◆ **INSTRUCTION**
Can you give these lines again with "data points" swapped for "plotted points", everything else unchanged and the pictures left out?
DATA START
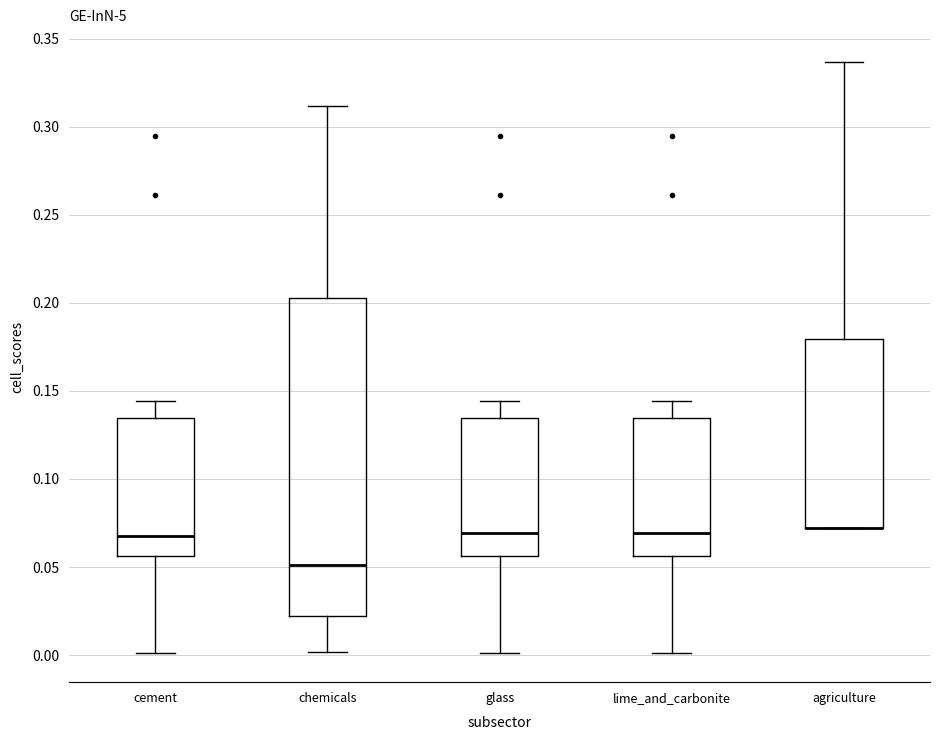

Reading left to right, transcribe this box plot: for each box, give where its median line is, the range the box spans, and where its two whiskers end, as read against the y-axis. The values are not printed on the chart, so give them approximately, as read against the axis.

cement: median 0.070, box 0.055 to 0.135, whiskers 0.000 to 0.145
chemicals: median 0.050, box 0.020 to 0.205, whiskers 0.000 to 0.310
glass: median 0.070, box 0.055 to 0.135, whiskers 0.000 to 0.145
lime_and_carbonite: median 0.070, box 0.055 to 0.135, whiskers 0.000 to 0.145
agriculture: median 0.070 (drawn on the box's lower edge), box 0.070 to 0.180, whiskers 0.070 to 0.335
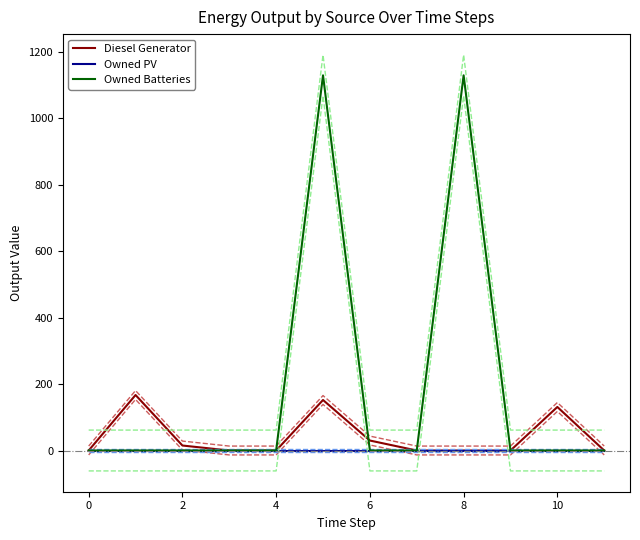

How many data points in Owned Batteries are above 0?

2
DATA END
◆ **PROBLEM SOLUTION**
Reading left to right, transcribe this box plot: for each box, give where its median line is, the range the box spans, and where its two whiskers end, as read against the y-axis. The values are not printed on the chart, so give them approximately, as read against the axis.

cement: median 0.070, box 0.055 to 0.135, whiskers 0.000 to 0.145
chemicals: median 0.050, box 0.020 to 0.205, whiskers 0.000 to 0.310
glass: median 0.070, box 0.055 to 0.135, whiskers 0.000 to 0.145
lime_and_carbonite: median 0.070, box 0.055 to 0.135, whiskers 0.000 to 0.145
agriculture: median 0.070 (drawn on the box's lower edge), box 0.070 to 0.180, whiskers 0.070 to 0.335

How many plotted points in Owned Batteries are above 0?

2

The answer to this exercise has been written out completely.